Where a state is failing to act to protect its own citizens or, worse, is actively persecuting and killing them, the international community has an equal and shared responsibility to do all it can to protect populations at risk. Moreover, the Security Council must be willing, where necessary, to employ its arsenal fully. My government has championed efforts in the Security Council to ensure that we heed early warnings and that we translate them into preventive, early action. Because early warning is meaningless if we lack the political will to act on that warning. That means political will on the part of individuals, in the field, as Ambassador Power has eloquently explained this morning.
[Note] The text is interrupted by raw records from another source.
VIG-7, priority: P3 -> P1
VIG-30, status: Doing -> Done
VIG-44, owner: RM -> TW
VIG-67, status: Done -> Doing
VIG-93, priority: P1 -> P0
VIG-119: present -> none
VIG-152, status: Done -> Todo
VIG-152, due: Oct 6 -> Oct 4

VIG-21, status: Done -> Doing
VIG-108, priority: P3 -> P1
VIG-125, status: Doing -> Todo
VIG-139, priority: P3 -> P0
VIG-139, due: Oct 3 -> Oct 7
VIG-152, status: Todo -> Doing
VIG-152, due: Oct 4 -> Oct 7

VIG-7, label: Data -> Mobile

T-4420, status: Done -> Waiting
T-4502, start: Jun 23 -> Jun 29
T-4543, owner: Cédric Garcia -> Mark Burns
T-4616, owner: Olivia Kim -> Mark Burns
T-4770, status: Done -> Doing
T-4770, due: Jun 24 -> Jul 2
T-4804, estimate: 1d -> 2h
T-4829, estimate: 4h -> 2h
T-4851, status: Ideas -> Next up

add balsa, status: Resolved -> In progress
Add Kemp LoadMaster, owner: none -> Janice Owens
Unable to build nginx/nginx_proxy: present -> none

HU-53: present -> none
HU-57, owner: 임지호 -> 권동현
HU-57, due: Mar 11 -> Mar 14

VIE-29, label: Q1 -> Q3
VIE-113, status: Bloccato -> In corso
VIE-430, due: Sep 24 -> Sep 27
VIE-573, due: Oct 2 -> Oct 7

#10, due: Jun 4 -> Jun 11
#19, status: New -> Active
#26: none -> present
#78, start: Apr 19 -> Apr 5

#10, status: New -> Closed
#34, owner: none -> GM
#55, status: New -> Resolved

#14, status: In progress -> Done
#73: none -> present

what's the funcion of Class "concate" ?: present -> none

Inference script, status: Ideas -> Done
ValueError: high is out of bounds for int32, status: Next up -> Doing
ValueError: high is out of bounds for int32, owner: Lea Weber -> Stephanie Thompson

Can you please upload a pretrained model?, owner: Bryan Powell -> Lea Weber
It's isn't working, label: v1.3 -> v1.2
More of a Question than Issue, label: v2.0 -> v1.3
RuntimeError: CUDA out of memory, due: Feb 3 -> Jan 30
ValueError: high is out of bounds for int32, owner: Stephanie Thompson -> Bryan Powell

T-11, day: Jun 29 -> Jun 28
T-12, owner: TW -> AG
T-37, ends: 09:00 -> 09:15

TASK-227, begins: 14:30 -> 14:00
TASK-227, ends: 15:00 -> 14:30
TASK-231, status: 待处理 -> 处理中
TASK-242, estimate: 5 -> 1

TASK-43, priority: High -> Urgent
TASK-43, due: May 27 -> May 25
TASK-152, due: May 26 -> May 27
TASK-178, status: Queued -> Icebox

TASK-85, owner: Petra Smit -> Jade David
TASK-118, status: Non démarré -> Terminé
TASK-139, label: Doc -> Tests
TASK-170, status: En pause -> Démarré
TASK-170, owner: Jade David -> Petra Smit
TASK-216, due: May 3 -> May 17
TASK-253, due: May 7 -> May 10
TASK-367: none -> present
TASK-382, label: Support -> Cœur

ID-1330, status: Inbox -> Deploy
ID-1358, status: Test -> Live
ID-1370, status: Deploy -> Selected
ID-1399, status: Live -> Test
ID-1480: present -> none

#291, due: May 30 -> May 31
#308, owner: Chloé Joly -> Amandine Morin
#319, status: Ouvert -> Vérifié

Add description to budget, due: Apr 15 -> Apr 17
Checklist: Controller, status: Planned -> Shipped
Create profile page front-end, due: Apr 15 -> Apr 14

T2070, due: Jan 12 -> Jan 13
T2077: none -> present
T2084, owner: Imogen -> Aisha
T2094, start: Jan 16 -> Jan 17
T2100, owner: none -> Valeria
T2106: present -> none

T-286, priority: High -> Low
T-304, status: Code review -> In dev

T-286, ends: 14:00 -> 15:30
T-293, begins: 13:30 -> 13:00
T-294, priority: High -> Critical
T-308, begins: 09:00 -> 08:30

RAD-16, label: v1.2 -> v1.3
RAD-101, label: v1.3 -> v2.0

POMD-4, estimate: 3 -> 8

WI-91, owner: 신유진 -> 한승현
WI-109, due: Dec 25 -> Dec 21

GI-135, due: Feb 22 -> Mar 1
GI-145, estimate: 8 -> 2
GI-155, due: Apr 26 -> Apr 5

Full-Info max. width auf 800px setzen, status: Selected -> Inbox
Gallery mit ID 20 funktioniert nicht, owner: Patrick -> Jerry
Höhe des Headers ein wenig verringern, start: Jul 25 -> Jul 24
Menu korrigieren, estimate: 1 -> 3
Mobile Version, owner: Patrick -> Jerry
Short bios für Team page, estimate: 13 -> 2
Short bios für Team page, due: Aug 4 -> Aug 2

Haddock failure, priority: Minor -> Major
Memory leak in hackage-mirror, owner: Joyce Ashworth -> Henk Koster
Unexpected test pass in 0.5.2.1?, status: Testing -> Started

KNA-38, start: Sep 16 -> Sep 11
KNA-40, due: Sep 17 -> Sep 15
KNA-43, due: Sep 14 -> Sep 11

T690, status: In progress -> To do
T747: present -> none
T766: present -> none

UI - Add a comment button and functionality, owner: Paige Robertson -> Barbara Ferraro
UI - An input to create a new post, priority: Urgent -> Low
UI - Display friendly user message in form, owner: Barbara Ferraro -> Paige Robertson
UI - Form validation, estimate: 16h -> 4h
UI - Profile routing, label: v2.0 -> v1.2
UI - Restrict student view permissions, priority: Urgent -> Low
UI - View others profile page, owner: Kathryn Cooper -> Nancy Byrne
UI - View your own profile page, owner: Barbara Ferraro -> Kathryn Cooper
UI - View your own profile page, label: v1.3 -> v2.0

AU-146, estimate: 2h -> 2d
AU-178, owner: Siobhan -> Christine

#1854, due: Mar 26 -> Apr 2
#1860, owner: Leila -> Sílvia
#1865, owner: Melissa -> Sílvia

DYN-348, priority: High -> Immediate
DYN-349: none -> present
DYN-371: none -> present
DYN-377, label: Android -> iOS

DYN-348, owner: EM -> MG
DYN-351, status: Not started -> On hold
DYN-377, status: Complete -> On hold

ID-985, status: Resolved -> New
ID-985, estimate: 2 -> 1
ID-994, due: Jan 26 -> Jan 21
But individuals in New York are not immune. Each Security Council Member not only has the power but the responsibility to show courage and consistency in the prevention of genocide, and other atrocities.
That said, it is not only up to individuals or to the United Nations or other multilateral bodies to prevent genocide. The primary responsibility for protecting populations at risk lies with the nation state. Ultimately the tensions and incitement to violence that lead to atrocities start at home. Before we turn to international instruments, the onus is on all member states, all of us, to build state institutions and structures that are legitimate, foster social solidarity and uphold human rights and the rule of law. Our governments need to foster environments that enable mutual respect, resilience and alternative narratives to intolerance.
Education is critical in this endeavour. The United Kingdom is one of the three founding members of the International Holocaust Remembrance Alliance and is an original signatory to the Stockholm Declaration on the Holocaust of 2000. And the United Kingdom is currently chairing that Alliance. Let me quote from the goals of the Declaration: it is “to remember the victims who perished, respect the survivors still with us, and reaffirm humanity’s common aspiration for mutual understanding and justice.”
To support this goal, my Prime Minister launched a Holocaust Commission this time last year. That Commission is charged with taking further measures to commemorate the Holocaust and to provide educational resources, to ensure that the next generation is aware of the continuing risk of genocide. And next week, our youngest Commissioner, 17-year-old Charlotte Cohen, will speak to the General Assembly on how to engage youth in remembrance. Through history and commemoration, we can demonstrate the moral imperatives of tolerance, understanding and communication to future generations.
So, can we redeem our pledge of “Never Again”? I think we can. We have the necessary tools; we have the necessary information. We need only the necessary political will to act on that information and to be prepared to use those tools. But to do so effectively, we - and when I say we, I mean particularly the five Permanent Members of the Security Council - need to work together at the UN with constant vigilance and determination.